Очень страшно резко оглянуться. Слабость во всём теле. Конечности влажные и холодные. Кажется, что не проснуться – счастье. Но когда пытаешься заснуть, тело размазывается как глина по скользкому пространству. Удерживать его в рамках привычных ощущений тщетно. Понимаешь ужас небытия.
Предчувствуешь, что полного твоего уничтожения не произойдёт никогда.
Вспоминается ад. Но там нет ни чертей, ни костров. Там только ты. Совершенно один. Без тела и без души. Только ты. Навсегда.
Хочется увидеть всех близких. Почувствовать хоть на миг тепло, исходящее от них.
Но этого не дано. С ужасом понимаешь все промахи и ошибки ушедшей жизни. Сознание пронзает непередающееся предчувствие будничности собственной смерти. Наконец признаёшься себе, что всю жизнь ты был исполнен собственной исключительностью. Но пришёл твой час, а рядом нет никого. И умираешь ты без примирения с теми, с кем жил.
Ты понимаешь, что это последнее ощущения вины перед другими теперь подарены теперь навечно. Это необратимо. Это теперь твой ад, твои муки. Запоздалое раскаяние вызывает ещё больший страх, и ты чувствуешь, что унесёшь его в запределье как последнее и самое ужасное наказание.
Последним умрёт сознание и слух. Теперь с тобой будут только темнота и твой страх.
И в последнюю секунду ты страстно пожелаешь миру живых не своей участи. Только не это, к чему ты как бы и готовился всю жизнь, но готовым так и не оказался.
Нет больше возможности исправлять поступки, менять мнения, извиняться за причинённую боль. Теперь ты принадлежишь только смерти. Она твой судья и палач. Ты поздно это понял, но там, где ты теперь, у тебя нет возможности поучать грядущие поколения. Это теперь только твоё страшное знание. Это твоя награда и наказание.
Навсегда…
…Витька с трудом приоткрыл глаза. Он всё так же стоял возле стола, и прижимал к себе голову Маринки. Она, крепко обняв его за талию двумя руками, сидела и тихонько всхлипывала. Витька гладил её по густым волосам, которые пахли осенним лесом и робко целовал её в макушку. Вдруг на него накатила такая тоска, что захотелось заплакать навзрыд, как в детстве. И ещё захотелось навсегда остаться в этой чистой, с запахом лимона и мёда комнате, затерянной в снежной пустыне бескрайнего враждебного города. Он совершенно не думал о том, что завтра навсегда покинет эту странную девушку, так доверчиво уткнувшуюся ему в грудь. Он просто собирал в своей душе росу своего долгого одиночества и смешивал её с тёплыми каплями Маринкиной глубокой грусти.
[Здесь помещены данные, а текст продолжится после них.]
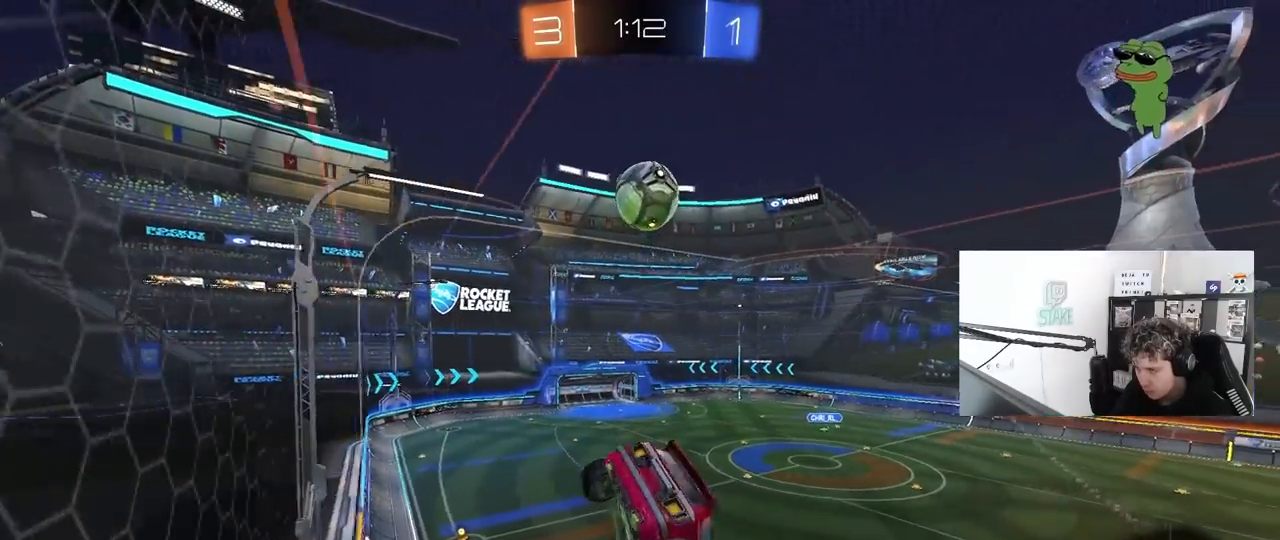
{"keys": ["a", "w"], "mouse": ["left"], "mouse_move": "still", "events": [[50, "a", "down"], [283, "a", "up"], [283, "mouse_left", "down"], [383, "a", "down"]]}
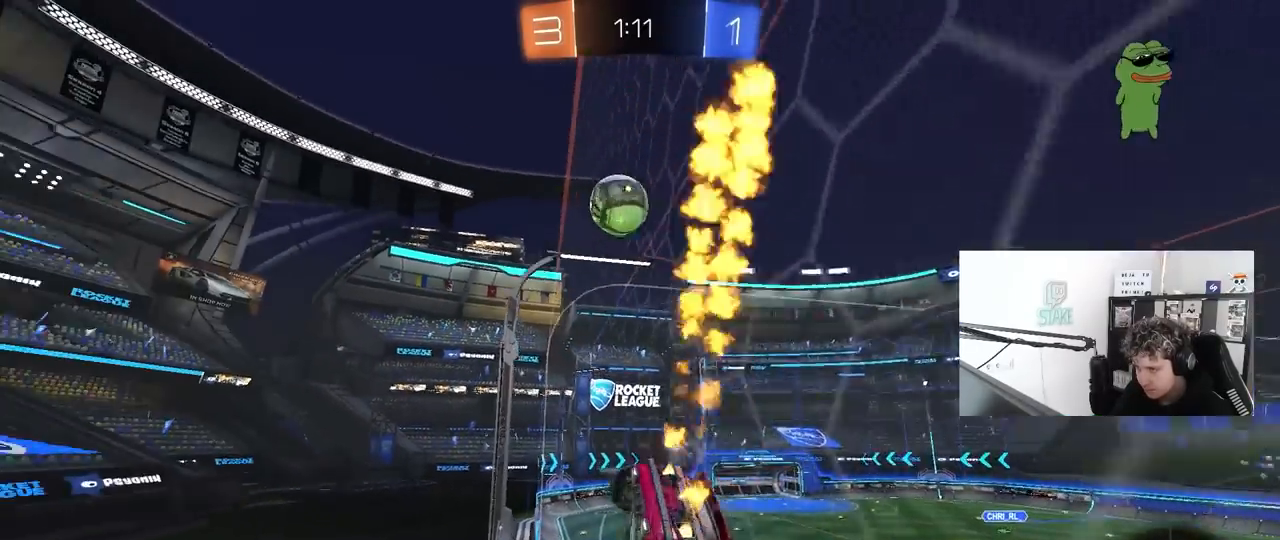
{"keys": ["s"], "mouse": ["right"], "mouse_move": "left", "events": [[17, "mouse_left", "up"], [167, "a", "up"], [300, "a", "down"], [400, "a", "up"], [400, "w", "up"], [450, "s", "down"], [483, "mouse_right", "down"]]}
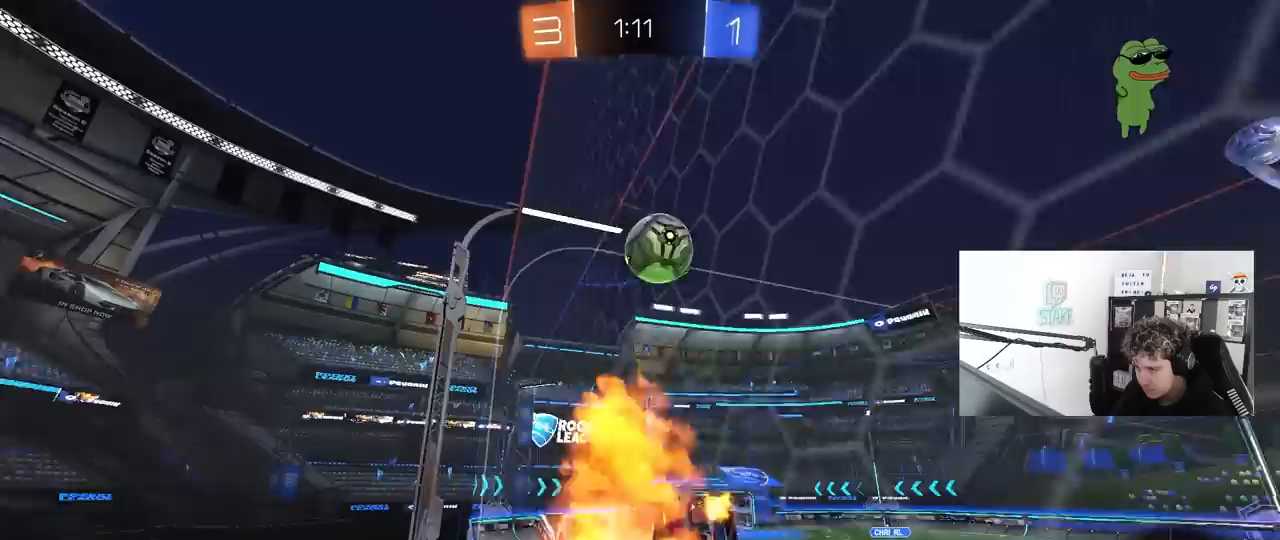
{"keys": ["a"], "mouse": [], "mouse_move": "down-left", "events": [[83, "a", "down"], [133, "mouse_left", "down"], [133, "shift", "down"], [167, "mouse_right", "up"], [217, "s", "up"], [267, "mouse_left", "up"], [317, "shift", "up"], [367, "a", "up"], [367, "d", "down"], [417, "mouse_left", "down"], [450, "d", "up"], [500, "a", "down"], [500, "mouse_left", "up"]]}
Так прошло минут пять. Виктор встряхнулся, и выпустил голову Марины из своих объятий. Он удивлённо огляделся, как-будто впервые попал в это помещение, и вдруг понял, что он дома.
– Хорошо у тебя… Я закурю? – негромко сказал он, подойдя к окну.
– Я знаю, – не сводя с него своих удлинённых каштановых глаз, отозвалась Марина, и, вставая, добавила: – Давай потом покурим. Вместе…
Он посмотрел на неё с пониманием, молча кивнул, и положил незажженную сигарету на край пепельницы.
А бёдра её метались
как пойманные форели…
то лунным холодом стыли,
то белым огнём горели…
… Они молча курили в широкой постели. Лёжа в кровати с Мариной, пристроившейся у него на груди, Витька вдруг осознал, что это стихотворение он не вспоминал больше пятнадцати лет. «Странно – почему в голову именно сейчас пришло? И название у него ещё всегда мне нравилось… строгое такое… «Неверная жена»… точно! Не совсем к месту немного, хотя…»
Виктор затянулся сигаретой, и снова припомнил свой бесконечный восторг освобождения, накрывший его с головой, когда он судорожно ворвался в Маринку частицами своей плоти. Всё его тело снова покрылось сладкими мурашками.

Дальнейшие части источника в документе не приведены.